In the spirit of honesty, did I have to scrape off some of the chimichurri to appease the pickier under-5 set? Yes, but that’s a usual occurrence. And they’re not the kind to freak out if a speck of parsley is still visible on their plates. In fact they love parsley. It was those darn olives that freaked them out. But my 6-year old loved her dish, and so did the adults. So my advice? Unless you have a food blog where by law you’re required to shoot the food together, keep the meat and topping separate if kids are involved. Let them scoop it onto their own plates (or at least try one speck of olive and pomegranate to see if they like it first). You may be surprised when they smack their lips and declare it delicious.

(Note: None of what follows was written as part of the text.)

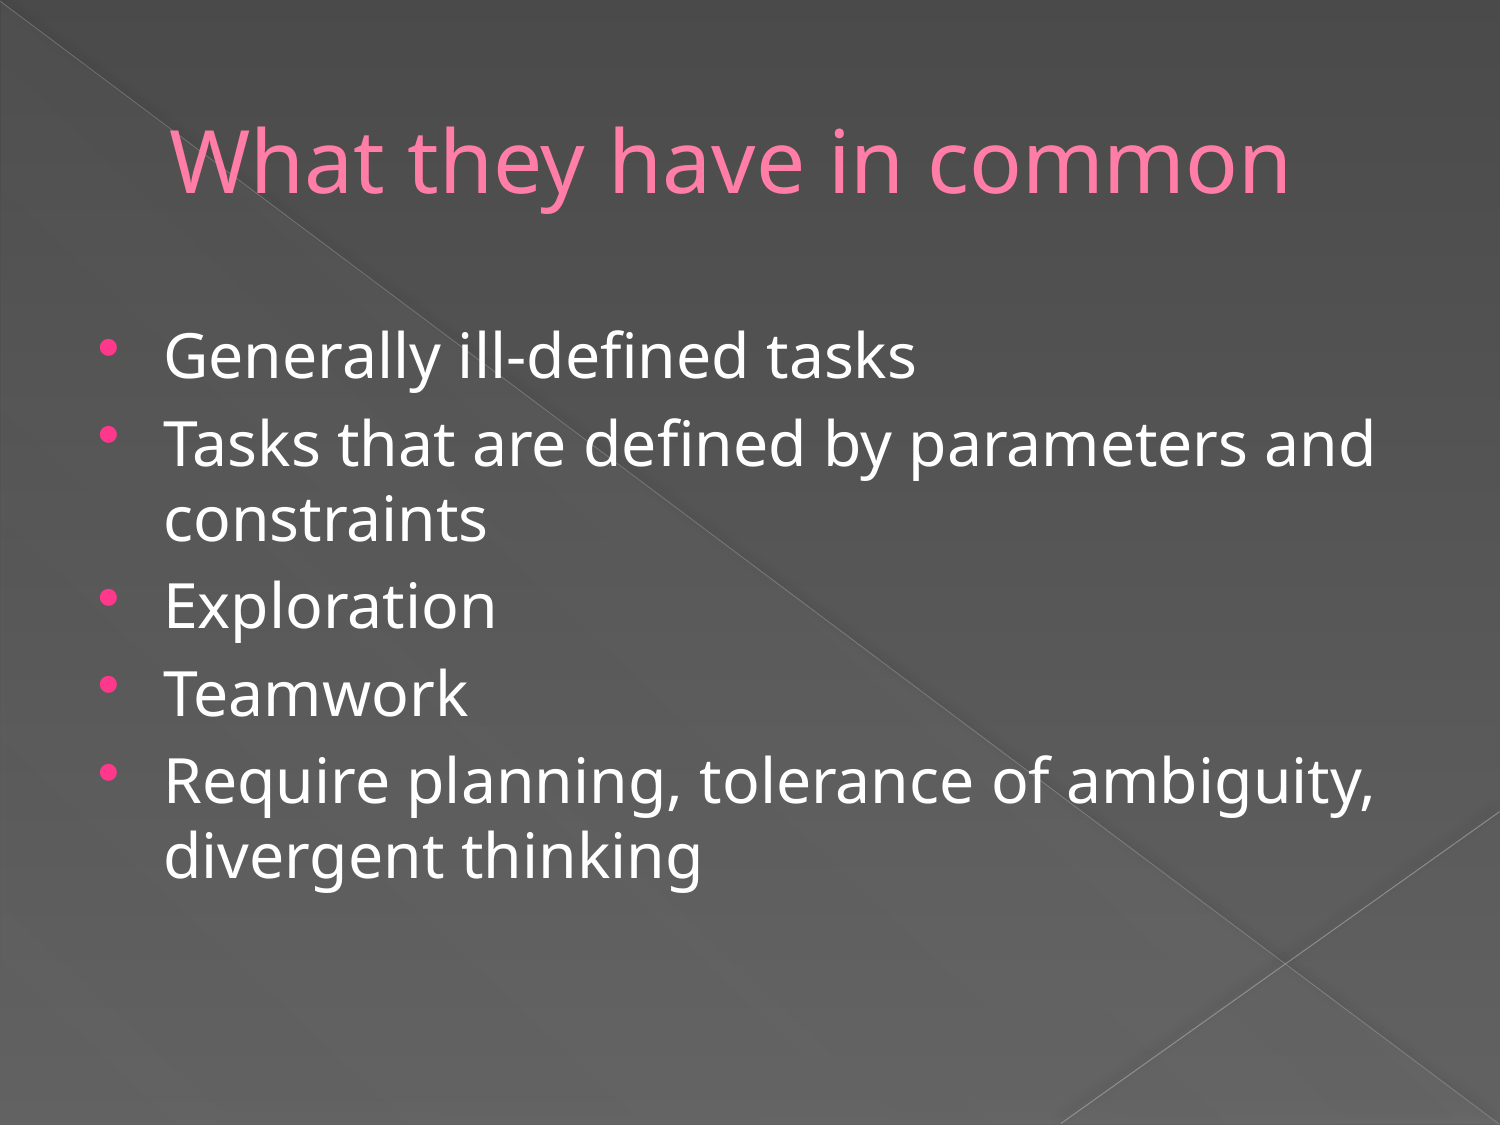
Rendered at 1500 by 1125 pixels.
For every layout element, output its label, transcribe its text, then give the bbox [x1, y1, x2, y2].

title What they have in common [75, 43, 1425, 274]
list Generally ill-defined tasks Tasks that are defined by parameters and constraints Exploration Teamwork Require planning, tolerance of ambiguity, divergent thinking [75, 308, 1425, 1059]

If you’re looking for a holiday gift for anyone with kids – or if your own family struggles with picky eating – be sure to check out Jennifer’s book. It’s been by my side for the last few weeks as I tinker with recipes that my kids will enjoy, and I hope that you’ll have success with it too.
- 2 strip steaks (about 1.5 lbs)
- 1 cup pomegranate seeds
- 2/3 cup castelvetrano olives
- 4 tablespoons olive oil, divided
- 1 tablespoon red wine vinegar
- 1 tablespoon Meyer lemon juice
- 1 tablespoon of chopped preserved lemon
- 1 tablespoon pomegranate molasses (purchased or homemade)
- Large handful of parsley, chopped
- Salt and pepper to taste
- Heat a large saute pan or a stove top grill pan to medium-high heat.
- Season both sides of the meat with salt and freshly-ground pepper.
- When the pan is hot, add 2 tablespoons of olive oil to the pan, and then sear the steaks on each side. Depending on the thickness of your steaks, you can either cook them entirely, for a few minutes per side, on the pan. Or, if your steaks are thicker, you can sear them on the stove to get a nice crust, and then transfer them to a 350 degree oven for 5-8 minutes to finish cooking.
- When the steak has finished cooking, let it rest on the counter, loosely tented in foil, for 10 minutes.
- When the steak is resting, you can prepare the chimichurri by mixing the remaining olive oil along with the other ingredients in a medium-sized bowl. Taste the mixture – if it needs a little more sweetness, add a touch more pomegranate molasses, extra acidity, add more red wine vinegar. For salt, you can either season with more salt, or if you like the flavor of the preserved lemons, you can add a touch more of these.
- When you’re ready to serve, slice the steak and mound it on a platter, spooning the chimichurri over the top and letting the oil and flavors mix with the steak juices.
Fantastic post Jess. Very inspired cooking. Love the photos.
Thanks! You know I love my olive/lemon combo 😉 a version of… xo
Nice twist on the chimichurri! Sounds absolutely divine – will give it a try soon!
Sounds and looks wonderful, especially with the pomegranates!!
such a wonderful dish…love that pomegranate and olives chimichuri…I love pomegranate and olive, although I haven’t really tried mixing them with steak..
Thanks so much Indah!
What a great idea dressing millet with chimichurri dressing, and I love the pomegranate seeds, sunflower seeds and walnuts in this salad to give it some crunch and color.